Report back each line of the data that contains the word "Frontiers".

Collection entries:
# # # #

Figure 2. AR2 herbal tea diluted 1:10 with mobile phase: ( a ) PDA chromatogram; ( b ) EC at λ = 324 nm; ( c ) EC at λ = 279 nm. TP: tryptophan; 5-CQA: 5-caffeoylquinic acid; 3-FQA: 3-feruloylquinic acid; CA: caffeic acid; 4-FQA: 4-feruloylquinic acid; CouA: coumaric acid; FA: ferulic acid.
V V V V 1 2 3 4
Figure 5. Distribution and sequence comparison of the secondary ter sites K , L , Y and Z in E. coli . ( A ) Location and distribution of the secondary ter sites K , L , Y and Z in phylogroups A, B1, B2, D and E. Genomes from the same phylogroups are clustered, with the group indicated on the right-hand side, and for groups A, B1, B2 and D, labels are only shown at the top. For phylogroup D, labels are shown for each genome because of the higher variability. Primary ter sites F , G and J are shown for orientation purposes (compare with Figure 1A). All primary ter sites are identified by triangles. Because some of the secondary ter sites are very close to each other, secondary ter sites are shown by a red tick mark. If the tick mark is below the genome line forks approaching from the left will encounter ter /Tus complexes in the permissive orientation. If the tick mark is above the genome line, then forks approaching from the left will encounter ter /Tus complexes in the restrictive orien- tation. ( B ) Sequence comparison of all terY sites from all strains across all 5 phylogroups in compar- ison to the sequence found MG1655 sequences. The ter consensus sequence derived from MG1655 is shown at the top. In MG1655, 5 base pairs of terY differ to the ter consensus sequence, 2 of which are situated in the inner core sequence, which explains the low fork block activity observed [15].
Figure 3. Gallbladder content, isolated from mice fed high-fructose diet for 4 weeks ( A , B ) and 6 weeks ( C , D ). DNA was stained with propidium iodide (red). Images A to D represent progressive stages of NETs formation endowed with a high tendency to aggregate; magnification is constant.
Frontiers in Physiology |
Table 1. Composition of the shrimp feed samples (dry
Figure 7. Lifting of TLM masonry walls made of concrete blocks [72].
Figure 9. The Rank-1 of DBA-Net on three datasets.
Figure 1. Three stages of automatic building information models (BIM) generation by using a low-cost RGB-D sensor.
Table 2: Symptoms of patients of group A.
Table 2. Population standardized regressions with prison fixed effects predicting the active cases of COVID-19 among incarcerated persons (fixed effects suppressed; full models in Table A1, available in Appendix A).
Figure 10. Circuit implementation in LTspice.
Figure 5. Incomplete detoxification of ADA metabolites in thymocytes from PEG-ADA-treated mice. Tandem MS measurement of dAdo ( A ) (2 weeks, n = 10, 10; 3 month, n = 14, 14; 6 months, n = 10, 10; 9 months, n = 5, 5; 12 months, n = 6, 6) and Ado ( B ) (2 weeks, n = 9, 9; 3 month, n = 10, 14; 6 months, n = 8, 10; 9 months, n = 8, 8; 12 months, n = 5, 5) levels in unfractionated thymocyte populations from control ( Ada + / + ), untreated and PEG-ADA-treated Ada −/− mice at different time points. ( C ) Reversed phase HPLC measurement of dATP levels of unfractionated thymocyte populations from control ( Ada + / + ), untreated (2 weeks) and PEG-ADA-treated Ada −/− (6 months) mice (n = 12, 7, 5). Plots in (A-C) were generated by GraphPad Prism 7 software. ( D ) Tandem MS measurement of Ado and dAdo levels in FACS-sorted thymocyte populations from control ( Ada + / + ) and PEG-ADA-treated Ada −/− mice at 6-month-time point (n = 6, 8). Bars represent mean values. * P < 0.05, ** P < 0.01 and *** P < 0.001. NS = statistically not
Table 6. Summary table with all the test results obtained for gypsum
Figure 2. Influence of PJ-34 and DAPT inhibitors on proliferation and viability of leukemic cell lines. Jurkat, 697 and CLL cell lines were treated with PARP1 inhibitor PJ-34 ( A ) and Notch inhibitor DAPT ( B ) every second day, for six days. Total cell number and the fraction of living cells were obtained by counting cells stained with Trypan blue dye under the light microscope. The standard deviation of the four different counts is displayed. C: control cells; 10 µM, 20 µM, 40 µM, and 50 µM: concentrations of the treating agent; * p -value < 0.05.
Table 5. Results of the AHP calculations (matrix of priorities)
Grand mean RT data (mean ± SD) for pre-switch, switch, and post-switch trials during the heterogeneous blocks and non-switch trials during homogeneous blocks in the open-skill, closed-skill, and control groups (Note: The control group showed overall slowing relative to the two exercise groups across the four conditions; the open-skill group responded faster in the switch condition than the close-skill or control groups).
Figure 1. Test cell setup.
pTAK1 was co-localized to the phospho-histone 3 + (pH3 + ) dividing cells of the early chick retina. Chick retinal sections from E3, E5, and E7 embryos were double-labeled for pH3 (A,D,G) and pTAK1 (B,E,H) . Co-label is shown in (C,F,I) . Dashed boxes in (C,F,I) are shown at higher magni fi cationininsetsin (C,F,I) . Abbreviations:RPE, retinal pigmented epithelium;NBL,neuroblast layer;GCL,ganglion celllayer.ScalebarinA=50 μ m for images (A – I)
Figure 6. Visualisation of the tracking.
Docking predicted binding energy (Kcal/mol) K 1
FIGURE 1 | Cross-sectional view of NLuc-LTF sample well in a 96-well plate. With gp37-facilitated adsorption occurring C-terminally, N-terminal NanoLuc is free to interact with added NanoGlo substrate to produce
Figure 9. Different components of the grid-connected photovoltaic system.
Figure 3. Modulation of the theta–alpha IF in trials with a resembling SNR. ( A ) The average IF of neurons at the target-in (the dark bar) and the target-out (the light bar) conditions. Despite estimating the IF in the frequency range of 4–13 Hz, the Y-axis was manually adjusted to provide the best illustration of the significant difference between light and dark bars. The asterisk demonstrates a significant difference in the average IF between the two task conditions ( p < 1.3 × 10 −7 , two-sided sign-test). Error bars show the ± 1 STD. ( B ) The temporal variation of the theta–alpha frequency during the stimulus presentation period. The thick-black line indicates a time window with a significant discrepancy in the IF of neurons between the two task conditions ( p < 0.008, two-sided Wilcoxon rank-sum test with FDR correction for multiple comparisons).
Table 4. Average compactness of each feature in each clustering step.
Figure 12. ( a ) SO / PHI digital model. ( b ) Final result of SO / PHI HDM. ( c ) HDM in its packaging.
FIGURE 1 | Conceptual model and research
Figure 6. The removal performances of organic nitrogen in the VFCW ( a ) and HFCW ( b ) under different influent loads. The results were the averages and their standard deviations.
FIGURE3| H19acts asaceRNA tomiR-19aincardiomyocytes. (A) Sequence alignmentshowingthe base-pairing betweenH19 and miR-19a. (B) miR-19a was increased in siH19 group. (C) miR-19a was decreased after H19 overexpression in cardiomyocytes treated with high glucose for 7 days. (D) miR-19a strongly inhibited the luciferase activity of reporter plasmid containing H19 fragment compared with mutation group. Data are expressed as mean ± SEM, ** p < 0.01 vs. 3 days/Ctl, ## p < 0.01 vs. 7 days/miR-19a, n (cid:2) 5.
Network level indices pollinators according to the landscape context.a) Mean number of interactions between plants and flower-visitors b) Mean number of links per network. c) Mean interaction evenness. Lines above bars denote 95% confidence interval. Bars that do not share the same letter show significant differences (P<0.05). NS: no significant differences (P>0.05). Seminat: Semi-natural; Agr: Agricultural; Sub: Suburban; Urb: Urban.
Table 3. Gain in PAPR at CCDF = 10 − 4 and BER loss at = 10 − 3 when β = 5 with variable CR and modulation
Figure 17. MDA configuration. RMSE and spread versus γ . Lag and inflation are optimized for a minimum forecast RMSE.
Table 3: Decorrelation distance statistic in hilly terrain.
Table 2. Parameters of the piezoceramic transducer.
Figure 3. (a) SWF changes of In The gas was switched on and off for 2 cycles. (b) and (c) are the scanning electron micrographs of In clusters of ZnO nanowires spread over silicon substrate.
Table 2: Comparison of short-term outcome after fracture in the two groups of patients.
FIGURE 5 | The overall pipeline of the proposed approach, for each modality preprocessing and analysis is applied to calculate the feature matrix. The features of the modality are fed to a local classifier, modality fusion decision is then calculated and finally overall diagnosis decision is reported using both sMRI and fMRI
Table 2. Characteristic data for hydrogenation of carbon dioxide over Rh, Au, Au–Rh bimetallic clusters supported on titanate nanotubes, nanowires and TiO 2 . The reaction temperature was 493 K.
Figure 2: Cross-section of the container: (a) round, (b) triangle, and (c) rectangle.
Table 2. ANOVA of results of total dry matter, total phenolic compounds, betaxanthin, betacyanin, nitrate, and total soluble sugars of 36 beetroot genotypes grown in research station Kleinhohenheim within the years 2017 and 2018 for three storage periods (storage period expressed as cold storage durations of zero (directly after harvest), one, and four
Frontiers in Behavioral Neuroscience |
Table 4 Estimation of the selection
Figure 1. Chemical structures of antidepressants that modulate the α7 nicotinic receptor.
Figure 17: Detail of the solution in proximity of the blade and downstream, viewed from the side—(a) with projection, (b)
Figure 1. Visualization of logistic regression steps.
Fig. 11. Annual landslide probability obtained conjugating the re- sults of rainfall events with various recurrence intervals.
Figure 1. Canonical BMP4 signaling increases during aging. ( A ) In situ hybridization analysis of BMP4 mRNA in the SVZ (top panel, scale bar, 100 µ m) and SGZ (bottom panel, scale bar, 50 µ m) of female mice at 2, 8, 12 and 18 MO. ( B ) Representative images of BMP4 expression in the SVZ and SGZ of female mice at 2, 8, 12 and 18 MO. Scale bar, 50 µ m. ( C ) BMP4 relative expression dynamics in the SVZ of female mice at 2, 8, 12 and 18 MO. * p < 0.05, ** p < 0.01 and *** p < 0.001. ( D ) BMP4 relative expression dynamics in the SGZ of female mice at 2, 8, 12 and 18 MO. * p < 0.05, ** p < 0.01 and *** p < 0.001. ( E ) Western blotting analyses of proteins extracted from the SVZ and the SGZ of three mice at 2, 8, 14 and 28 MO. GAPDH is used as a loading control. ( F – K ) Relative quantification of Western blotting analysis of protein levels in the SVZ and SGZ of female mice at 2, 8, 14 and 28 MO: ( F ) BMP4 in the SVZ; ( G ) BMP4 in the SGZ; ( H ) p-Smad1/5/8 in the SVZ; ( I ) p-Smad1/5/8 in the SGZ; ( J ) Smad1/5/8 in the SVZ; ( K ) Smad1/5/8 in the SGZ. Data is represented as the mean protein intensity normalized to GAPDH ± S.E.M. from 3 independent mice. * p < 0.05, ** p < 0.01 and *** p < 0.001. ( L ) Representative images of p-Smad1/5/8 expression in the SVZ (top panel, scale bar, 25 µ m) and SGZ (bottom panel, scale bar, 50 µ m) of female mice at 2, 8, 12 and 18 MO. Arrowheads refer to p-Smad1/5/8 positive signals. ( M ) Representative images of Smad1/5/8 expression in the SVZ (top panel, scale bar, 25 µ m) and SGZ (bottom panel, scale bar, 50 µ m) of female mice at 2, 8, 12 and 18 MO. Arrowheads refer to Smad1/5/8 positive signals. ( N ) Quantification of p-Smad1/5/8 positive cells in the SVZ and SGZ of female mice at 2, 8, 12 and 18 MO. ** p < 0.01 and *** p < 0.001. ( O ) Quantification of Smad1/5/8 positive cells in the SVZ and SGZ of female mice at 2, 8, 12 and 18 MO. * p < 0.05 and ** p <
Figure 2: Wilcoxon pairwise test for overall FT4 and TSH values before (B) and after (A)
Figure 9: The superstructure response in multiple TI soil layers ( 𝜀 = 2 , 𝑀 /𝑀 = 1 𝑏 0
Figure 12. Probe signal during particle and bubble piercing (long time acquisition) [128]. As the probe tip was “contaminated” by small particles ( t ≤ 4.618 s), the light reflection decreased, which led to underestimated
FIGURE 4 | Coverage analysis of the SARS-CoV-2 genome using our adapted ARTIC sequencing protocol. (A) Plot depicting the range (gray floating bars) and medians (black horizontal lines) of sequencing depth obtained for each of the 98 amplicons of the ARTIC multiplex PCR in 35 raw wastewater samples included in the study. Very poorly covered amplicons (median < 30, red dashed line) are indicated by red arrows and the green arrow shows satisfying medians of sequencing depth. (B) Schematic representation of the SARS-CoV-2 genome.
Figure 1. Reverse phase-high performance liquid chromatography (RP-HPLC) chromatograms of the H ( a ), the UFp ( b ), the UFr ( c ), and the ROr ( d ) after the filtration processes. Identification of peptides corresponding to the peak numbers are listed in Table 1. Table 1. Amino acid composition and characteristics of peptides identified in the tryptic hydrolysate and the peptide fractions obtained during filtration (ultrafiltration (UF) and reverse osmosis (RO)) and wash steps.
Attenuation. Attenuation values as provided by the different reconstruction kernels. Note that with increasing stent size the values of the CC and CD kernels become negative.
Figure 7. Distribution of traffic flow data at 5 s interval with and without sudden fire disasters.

# # # #

**Response area**
Frontiers in Physiology |
Frontiers in Behavioral Neuroscience |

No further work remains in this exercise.